Crystal: Randomize hashes of strings (DoS vulnerability)

Created on 12 Jun 2016 · 5Comments · Source: crystal-lang/crystal

Explanation, taken from Python

By default, the __hash__() values of str, bytes and datetime objects are “salted” with an unpredictable random value. Although they remain constant within an individual Python process, they are not predictable between repeated invocations of Python.

This is intended to provide protection against a denial-of-service caused by carefully-chosen inputs that exploit the worst case performance of a dict insertion, O(n^2) complexity. See http://www.ocert.org/advisories/ocert-2011-003.html for details.

See also PYTHONHASHSEED.

In the linked document, it can be seen that Ruby and many other programming languages had this vulnerability fixed.

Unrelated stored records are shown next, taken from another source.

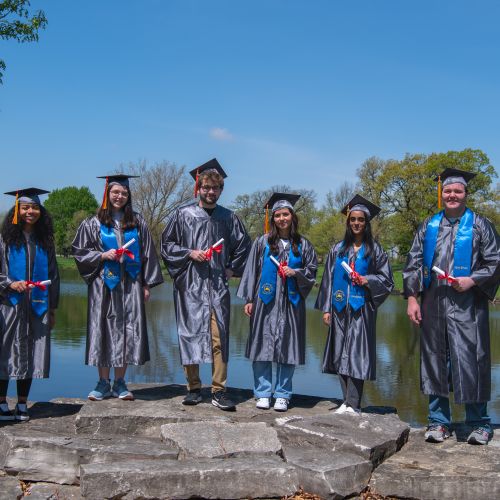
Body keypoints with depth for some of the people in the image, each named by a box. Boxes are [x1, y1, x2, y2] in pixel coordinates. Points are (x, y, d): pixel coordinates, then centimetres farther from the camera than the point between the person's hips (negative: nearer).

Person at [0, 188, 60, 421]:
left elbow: (53, 275, 13)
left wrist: (52, 309, 10)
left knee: (31, 355, 4)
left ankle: (22, 404, 14)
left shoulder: (45, 241, 11)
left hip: (38, 306, 3)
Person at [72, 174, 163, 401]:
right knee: (103, 329, 0)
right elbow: (79, 252, 4)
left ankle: (119, 383, 9)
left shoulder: (137, 222, 9)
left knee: (127, 330, 0)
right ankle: (103, 382, 10)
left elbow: (147, 254, 9)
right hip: (103, 284, -1)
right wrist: (103, 256, -12)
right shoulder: (93, 223, 5)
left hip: (130, 285, 1)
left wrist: (147, 284, 3)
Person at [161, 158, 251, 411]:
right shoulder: (183, 214, 4)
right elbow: (166, 244, 7)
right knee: (189, 334, 3)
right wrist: (189, 253, -8)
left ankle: (218, 391, 1)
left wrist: (233, 268, 9)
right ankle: (194, 388, 14)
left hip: (217, 285, 1)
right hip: (190, 285, -1)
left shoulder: (228, 217, 10)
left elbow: (243, 245, 22)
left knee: (219, 337, -5)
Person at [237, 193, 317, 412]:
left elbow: (312, 270, 12)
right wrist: (249, 299, 1)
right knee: (263, 345, -1)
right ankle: (263, 393, 9)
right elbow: (251, 270, 6)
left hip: (291, 303, 1)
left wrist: (296, 273, -8)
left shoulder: (303, 245, 8)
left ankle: (282, 394, 12)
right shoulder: (262, 242, 5)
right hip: (265, 302, -1)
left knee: (287, 348, 2)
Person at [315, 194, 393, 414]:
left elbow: (387, 280, 6)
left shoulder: (374, 250, 6)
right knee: (340, 353, 3)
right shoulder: (337, 249, 12)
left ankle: (353, 404, -3)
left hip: (361, 309, -3)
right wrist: (326, 308, 5)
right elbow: (328, 279, 11)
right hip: (339, 309, 3)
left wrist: (367, 280, -12)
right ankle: (347, 401, 12)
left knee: (356, 354, -6)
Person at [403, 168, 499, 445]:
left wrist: (473, 280, -13)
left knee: (470, 362, -2)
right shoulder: (429, 226, 12)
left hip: (466, 306, -3)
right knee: (435, 361, 7)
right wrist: (412, 298, 2)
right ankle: (438, 421, 18)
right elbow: (413, 263, 10)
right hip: (432, 305, 3)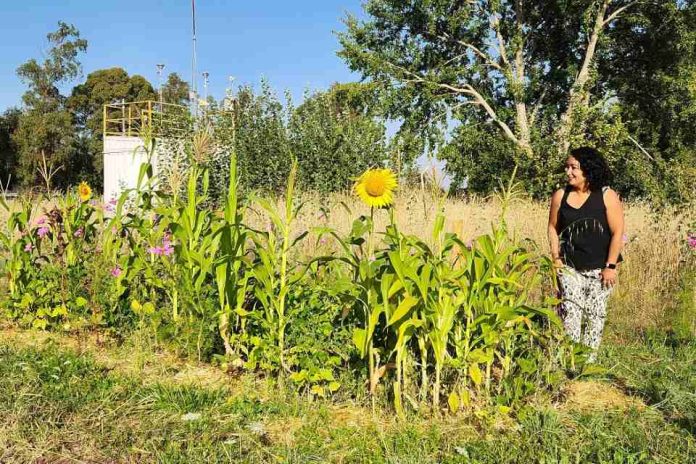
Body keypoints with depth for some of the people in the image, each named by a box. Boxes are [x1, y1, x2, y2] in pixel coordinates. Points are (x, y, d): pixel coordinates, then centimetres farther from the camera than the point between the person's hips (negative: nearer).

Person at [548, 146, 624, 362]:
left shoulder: (607, 196, -9)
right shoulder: (560, 196, -1)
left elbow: (618, 232, -8)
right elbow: (553, 227, 8)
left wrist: (611, 266, -11)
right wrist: (556, 257, 0)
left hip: (599, 269, -1)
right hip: (569, 267, 1)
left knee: (595, 312, 7)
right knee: (570, 310, -6)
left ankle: (589, 360, 19)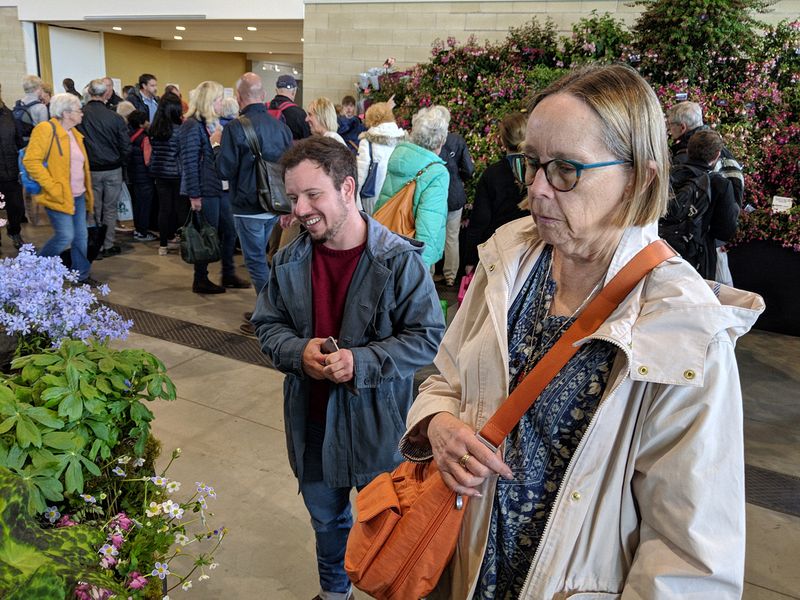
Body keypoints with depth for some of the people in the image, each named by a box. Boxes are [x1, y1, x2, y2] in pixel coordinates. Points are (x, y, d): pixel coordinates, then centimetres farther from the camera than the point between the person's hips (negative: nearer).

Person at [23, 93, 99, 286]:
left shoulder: (74, 133, 14)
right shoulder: (45, 129, -13)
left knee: (81, 236, 10)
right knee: (65, 236, -8)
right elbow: (31, 161, -19)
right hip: (60, 196, -8)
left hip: (78, 196, 8)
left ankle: (82, 274, 22)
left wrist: (87, 189, 16)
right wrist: (52, 187, -21)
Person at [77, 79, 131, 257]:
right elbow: (126, 147, -6)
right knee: (110, 209, 10)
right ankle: (108, 245, 14)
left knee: (94, 208, 11)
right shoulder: (115, 118, -12)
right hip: (113, 169, -1)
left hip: (90, 170, 1)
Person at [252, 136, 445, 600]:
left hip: (377, 420, -4)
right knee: (325, 517, 25)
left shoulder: (399, 260, -17)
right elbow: (268, 324, 7)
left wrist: (361, 362, -26)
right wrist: (298, 352, -15)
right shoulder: (289, 261, -3)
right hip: (311, 418, 5)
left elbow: (427, 337, -15)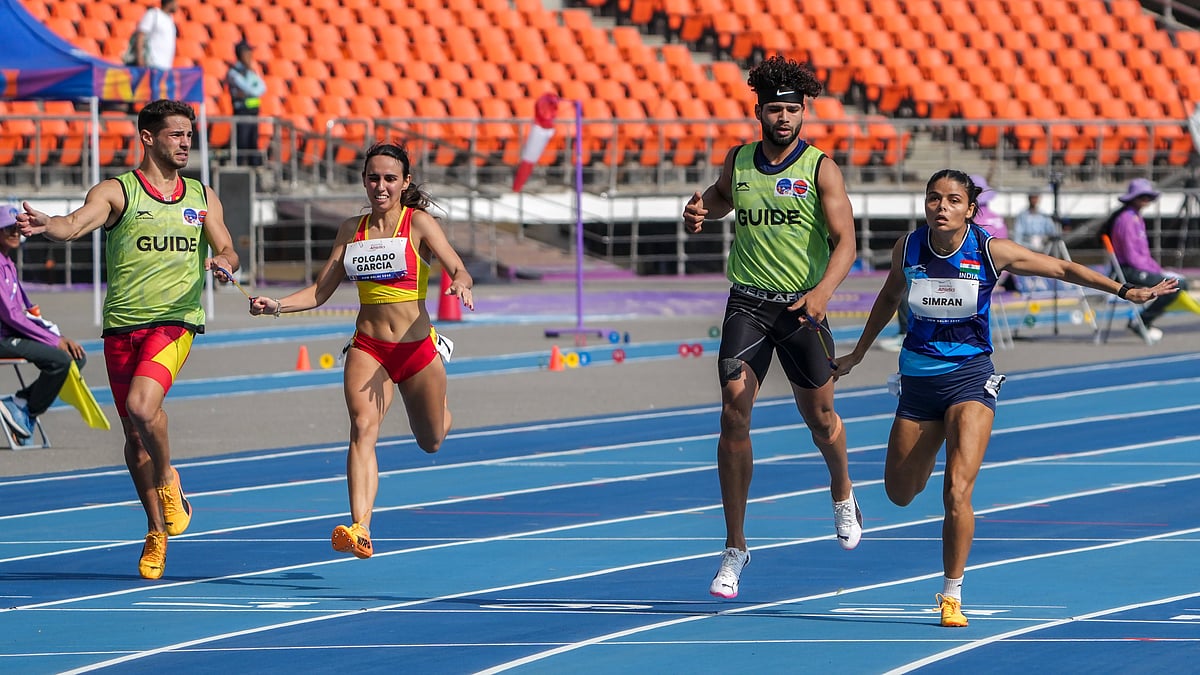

$ echo '2.times { p "a".hash }' | ruby
2546372741366295617
2546372741366295617
$ echo '2.times { p "a".hash }' | ruby
-3656422326255655719
-3656422326255655719
$ echo '2.times { p "a".hash }' | crystal eval
97
97
$ echo '2.times { p "a".hash }' | crystal eval
97
97

A similar change should probably be introduced to Crystal.

feature stdlib topiccrypto

Source

oprypin

👍9

Most helpful comment

Granted.

ysbaddaden on 27 Mar 2017

👍2

All 5 comments

An alternative is to use djb's crit-bit trees https://cr.yp.to/critbit.html

From the "Putting crit-bit trees to work" section:

A hash table supports insertion, deletion, and exact searches. A crit-bit tree supports insertion, deletion, exact searches, and ordered operations such as finding the minimum. Another advantage is that a crit-bit tree guarantees good performance: it doesn't have any tricky slowdowns for unusual (or malicious) data.

will on 17 Jun 2016

@spalladino This issue Ain't better in topic:security since could be a vulnerability

faustinoaq on 26 Mar 2017

Granted.

ysbaddaden on 27 Mar 2017

👍2

Crystal String.hash uses algorithm that vulnerable to hashDoS.

Ruby and Rust uses Siphash.

Perl 5.26 just released with good improvement:

We have switched to a hybrid hash function to better balance performance for short and long keys.

For short keys, 16 bytes and under, we use an optimised variant of One At A Time Hard, and for longer keys we use Siphash 1-3. For very long keys this is a big improvement in performance. For shorter keys there is a modest improvement.